Breaking Down Barriers for the Future of Spacecraft

As space vehicles reach hypersonic speeds, five times the speed of sound, how can we protect them from the extreme heat and instability they experience?

The issue centers around the boundary layer of these vehicles, a thin layer of fluid like air or water that forms around a moving object. When a boundary layer transitions from a laminar, or smooth, predictable flow to a turbulent and chaotic flow, heat and drag increase at an extremely high rate. The problem is so difficult to solve that most engineers opt to design around it. Even major programs at NASA and other agencies use an empirical correlation to guess where the transition is going to occur. They then apply a factor of safety, a "fudge factor" to make sure each part is stronger than it needs to be in order to ensure mission success.

PhD student Carter Vu’s research could help solve the complicated problem.

“I'm hoping to build cheaper boundary layer transition models that can capture 80% of the physics at 20% of the cost, which would hopefully make this something that even entry-level engineers can simulate, rather than just designing around it,” says Vu.

Vu is using the latest high-fidelity methods in computational fluid dynamics to simulate all the length scales involved in the problem of these complex flight vehicles.
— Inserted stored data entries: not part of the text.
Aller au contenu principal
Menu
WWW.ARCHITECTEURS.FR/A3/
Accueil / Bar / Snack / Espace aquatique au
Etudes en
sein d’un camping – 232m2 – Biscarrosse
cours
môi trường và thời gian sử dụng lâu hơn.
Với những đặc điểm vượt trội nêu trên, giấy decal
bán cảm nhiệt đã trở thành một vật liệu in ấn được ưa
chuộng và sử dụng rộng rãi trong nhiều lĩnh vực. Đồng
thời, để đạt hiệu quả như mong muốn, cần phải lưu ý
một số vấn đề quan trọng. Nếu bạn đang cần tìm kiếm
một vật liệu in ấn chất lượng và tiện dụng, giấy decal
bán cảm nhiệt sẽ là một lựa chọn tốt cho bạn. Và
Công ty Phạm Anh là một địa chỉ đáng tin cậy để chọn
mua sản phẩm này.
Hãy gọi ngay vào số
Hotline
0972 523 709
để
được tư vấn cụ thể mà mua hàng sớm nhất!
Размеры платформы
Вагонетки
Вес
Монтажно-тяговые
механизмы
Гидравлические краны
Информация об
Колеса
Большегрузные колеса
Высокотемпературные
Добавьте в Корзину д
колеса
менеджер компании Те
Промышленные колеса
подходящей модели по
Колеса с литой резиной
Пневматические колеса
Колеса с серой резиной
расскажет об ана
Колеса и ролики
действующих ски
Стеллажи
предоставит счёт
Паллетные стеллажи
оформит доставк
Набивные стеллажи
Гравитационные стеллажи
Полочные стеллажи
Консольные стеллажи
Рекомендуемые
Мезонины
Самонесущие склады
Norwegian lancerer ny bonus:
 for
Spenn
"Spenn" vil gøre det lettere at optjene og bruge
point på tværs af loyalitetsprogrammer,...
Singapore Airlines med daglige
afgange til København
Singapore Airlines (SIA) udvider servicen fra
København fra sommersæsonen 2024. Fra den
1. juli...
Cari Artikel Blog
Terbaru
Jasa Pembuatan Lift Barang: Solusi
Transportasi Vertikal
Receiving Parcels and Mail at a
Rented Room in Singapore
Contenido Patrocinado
He aims to compare his findings against flight data to show that these simulations are capable of handling these tough problems and bring these academic techniques to the aerospace industry.

“The key obstacle is the expense of these simulations. They're very complicated and they require a lot of computing resources to run. Computing resources are becoming more widely available, and these high performance supercomputers continue to get faster and faster,” explained Vu. “It makes doing my type of simulations much easier and more affordable, not just for academics, but for everyone in the aerospace world to be able to contribute to these complicated problems.”

On the other hand, Vu is also hoping that he can start using less expensive models instead of using complicated direct numerical simulations, which resolve every single tiny feature in the flow field. Vu and the rest of his research team are looking at equations to capture the bulk of the problem at a substantially reduced cost. Beyond that, Vu wants to build better empirical correlations that are more straightforward, allowing engineers to take a very simple boundary layer profile inside of a wind tunnel and find characteristics that inform where the flow is transitioning. In short, making the problem easier to approach.

“If we can build something that's better than what's out there already, we can make this problem much more accessible and much easier for everyone to solve,” says Vu.

So far, Vu has found that they can reproduce flight results using these methods and computing capabilities. Although it still requires a lot of expense, time, and expertise, Vu and his research group are one step closer to solving the puzzle. Upon completion of his PhD, Vu has his mind set on working at a national laboratory. 

“I would love to go somewhere where I can still do research and solve hard problems, but at a more applied level,” said Vu. 

Whatever he decides to pursue, Vu is sure to bring with him the skills he’s learned from dealing with one of the most complicated problems in modern aerospace history.